E’ proprio quest’ultimo punto che ha spinto gli autori, nei primi due capitoli della seconda parte della ricerca, a indagare su alcuni modelli di gestione locale in Italia, oggi parzialmente eletti a “best practices”, quali le aree metropolitane di Roma e Milano o il progetto della banda larga in alcune zone rurali della Toscana.

La parte centrale del lavoro è dedicata all’illustrazione, in chiave comparata con lo scenario italiano, dell’esperienza spagnola e di quella tedesca, con particolare attenzione alla regolamentazione e gli organismi coinvolti nella governance del settore delle comunicazioni. L’analisi dei due modelli europei ha evidenziato similitudini con i Corecom in riferimento alla creazione di organismi competenti a raggio d’azione territorialmente ridotto. Tuttavia, ogni schema regolatorio mantiene delle proprie peculiarità, le quali permettono di cogliere i punti di forza e di far emergere al contempo i limiti.

In Spagna, le Comunità autonome hanno delineato un “sistema reticolare di Autorità indipendenti”, che da un lato esonerano dall’influenza politica dell’esecutivo locale mantenendo intatto il carattere di neutralità, ma allo stesso tempo, a causa della mancanza di una visione unitaria nazionale, espone le stesse articolazioni territoriali al rischio di eccessiva frammentazione della funzione regolatoria.

Il caso tedesco, d’altra parte, si caratterizza per la completa divisione tra competenza sui servizi di rete – esclusiva federale per mezzo dell’Autorità nazionale di regolazione (Nra) – e competenza sui contenuti, attribuita ai Lma, Autorità locali dei Länder paragonabili ai Corecom nostrani. Nonostante questa articolazione, il modello tedesco “appare non privo di criticità strutturali riferite in particolare all’effettiva indipendenza dell’Anr, che suscitano non poche perplessità in ordine alla compatibilità col quadro normativo europeo e globale”.

La quarta e ultima parte della ricerca è dedicata infine ai possibili ruoli dei Corecom in relazione alle Ngns: vengono così analizzate le diverse opzioni regolatorie che potrebbero essere adottate in ragione del modello di sviluppo della rete di nuova generazione – quella in fibra ottica per intenderci – e che potrebbero declinarsi nella costituzione di una “società della rete” (FiberCo) a totale partecipazione pubblica, a gestione attribuita interamente a soggetti privati o a capitale misto, come ipotizzato in un memorandum of understanding del luglio 2011 dal ministero dello Sviluppo economico e dai sette principali players del settore.

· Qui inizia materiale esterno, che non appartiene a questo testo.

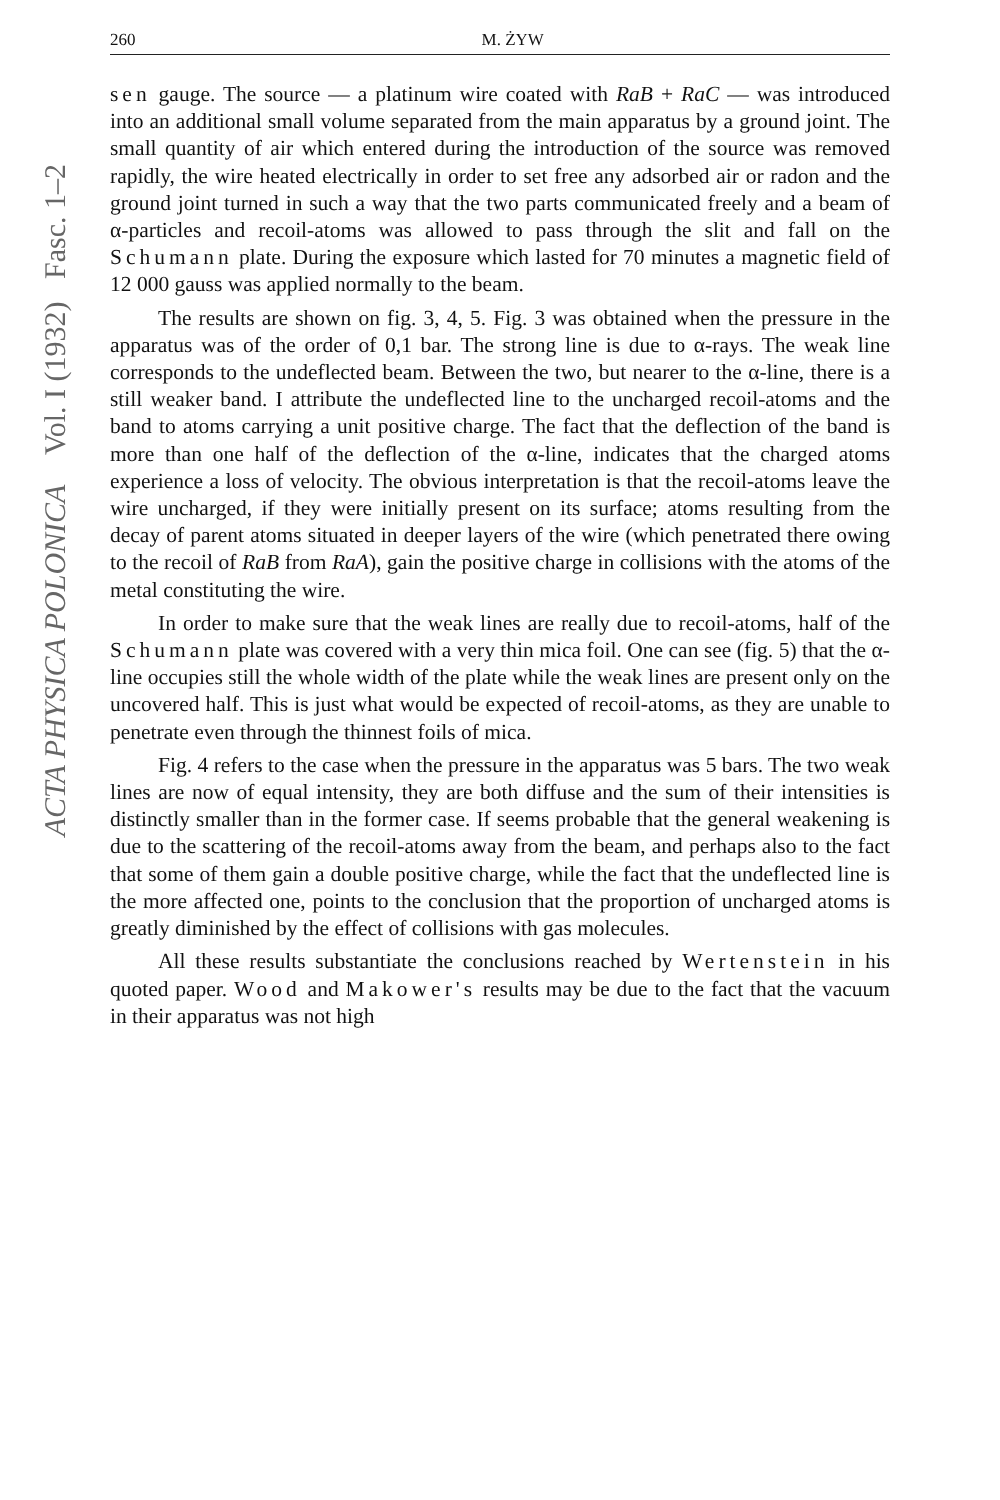ACTA PHYSICA POLONICA Vol. I (1932) Fasc. 1–2
260 M. ŻYW
sen gauge. The source — a platinum wire coated with RaB + RaC — was introduced into an additional small volume separated from the main apparatus by a ground joint. The small quantity of air which entered during the introduction of the source was removed rapidly, the wire heated electrically in order to set free any adsorbed air or radon and the ground joint turned in such a way that the two parts communicated freely and a beam of α-particles and recoil-atoms was allowed to pass through the slit and fall on the Schumann plate. During the exposure which lasted for 70 minutes a magnetic field of 12 000 gauss was applied normally to the beam.
The results are shown on fig. 3, 4, 5. Fig. 3 was obtained when the pressure in the apparatus was of the order of 0,1 bar. The strong line is due to α-rays. The weak line corresponds to the undeflected beam. Between the two, but nearer to the α-line, there is a still weaker band. I attribute the undeflected line to the uncharged recoil-atoms and the band to atoms carrying a unit positive charge. The fact that the deflection of the band is more than one half of the deflection of the α-line, indicates that the charged atoms experience a loss of velocity. The obvious interpretation is that the recoil-atoms leave the wire uncharged, if they were initially present on its surface; atoms resulting from the decay of parent atoms situated in deeper layers of the wire (which penetrated there owing to the recoil of RaB from RaA), gain the positive charge in collisions with the atoms of the metal constituting the wire.
In order to make sure that the weak lines are really due to recoil-atoms, half of the Schumann plate was covered with a very thin mica foil. One can see (fig. 5) that the α-line occupies still the whole width of the plate while the weak lines are present only on the uncovered half. This is just what would be expected of recoil-atoms, as they are unable to penetrate even through the thinnest foils of mica.
Fig. 4 refers to the case when the pressure in the apparatus was 5 bars. The two weak lines are now of equal intensity, they are both diffuse and the sum of their intensities is distinctly smaller than in the former case. If seems probable that the general weakening is due to the scattering of the recoil-atoms away from the beam, and perhaps also to the fact that some of them gain a double positive charge, while the fact that the undeflected line is the more affected one, points to the conclusion that the proportion of uncharged atoms is greatly diminished by the effect of collisions with gas molecules.
All these results substantiate the conclusions reached by Wertenstein in his quoted paper. Wood and Makower's results may be due to the fact that the vacuum in their apparatus was not high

Il rapporto affronta un tema complesso, facendo luce su aspetti scarsamente esplorati, come la forza del “locale” nella gestione dell’evoluzione digitale. La complessità sta proprio nell’individuare, di volta in volta, le soluzioni più idonee a supportare un passaggio di schema: una rivoluzione, apparentemente solo strutturale, che produrrà effetti e ripercussioni in ambito economico, sociale e culturale.